The pipeline will create a new folder named with the sample ID you specified (e.g. /home/jdoe/runs/sample345) for its output. If this folder already exists, Long Ranger will assume it is an existing pipestance and attempt to resume running it.
A successful longranger run execution should conclude with a message similar to this:
2016-05-02 15:46:41 [runtime] (run:local) ID.sample345.PHASER_SVCALLER_CS.PHASER_SVCALLER.LOUPE_PREPROCESS.fork0.join 2016-05-02 15:46:44 [runtime] (join_complete) ID.sample345.PHASER_SVCALLER_CS.PHASER_SVCALLER.LOUPE_PREPROCESS 2016-05-02 15:46:55 [runtime] VDR killed 4738 files, 223GB. Outputs: - Run summary: /home/jdoe/runs/sample345/outs/summary.csv - BAM barcoded: /home/jdoe/runs/sample345/outs/phased_possorted_bam.bam - BAM index: /home/jdoe/runs/sample345/outs/phased_possorted_bam_index.bam.bai - VCF phased: /home/jdoe/runs/sample345/outs/phased_variants.vcf.gz - VCF index: /home/jdoe/runs/sample345/outs/phased_variants_index.vcf.gz.tbi - SV calls: /home/jdoe/runs/sample345/outs/sv_calls.bedpe - SV candidates: /home/jdoe/runs/sample345/outs/sv_candidates.bedpe - SV phasing: /home/jdoe/runs/sample345/outs/sv_phasing.tsv - Loupe file: /home/jdoe/runs/sample345/outs/loupe.loupe Pipestance completed successfully!

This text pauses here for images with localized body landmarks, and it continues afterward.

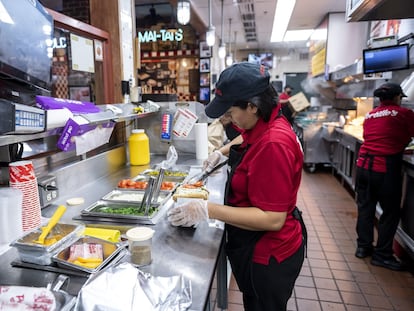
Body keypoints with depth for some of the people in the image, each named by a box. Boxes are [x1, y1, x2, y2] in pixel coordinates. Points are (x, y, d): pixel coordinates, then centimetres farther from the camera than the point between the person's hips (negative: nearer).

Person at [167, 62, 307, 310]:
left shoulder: (273, 144, -32)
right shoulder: (266, 125, -3)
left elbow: (273, 219, -31)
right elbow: (247, 137, 24)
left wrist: (208, 210, -31)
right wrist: (220, 152, 18)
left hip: (267, 257, -8)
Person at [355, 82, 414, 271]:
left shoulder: (369, 116, 14)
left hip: (363, 165, 6)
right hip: (385, 169, -6)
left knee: (365, 208, 15)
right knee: (390, 213, 8)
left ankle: (363, 247, 26)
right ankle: (382, 255, 17)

The output of the pipeline will be contained in a folder named with the sample ID you specified (e.g. sample345). The subfolder named outs will contain the main pipeline output files:
| File Name | Description |
|---|---|
summary.csv | Run summary metrics in CSV format |
phased_possorted_bam.bam | Aligned reads annotated with barcode information |
phased_possorted_bam_index.bam.bai | Index for phased_possorted_bam.bam |
phased_variants.vcf.gz | VCF annotated with barcode and phasing information |
phased_variants_index.vcf.gz.tbi | Index for phased_variants.vcf.gz |
sv_calls.bedpe | Confidently called structural variants |
sv_candidates.bedpe | Structural variant candidates failing one or more filters |
sv_phasing.tsv | Structural variant phasing information |
loupe.loupe | File that can be opened in the Loupe genome browser |
Once longranger run has successfully completed, you can browse the resulting .loupe file in the Loupe genome browser, or refer to the Understanding Output section to explore the data by hand.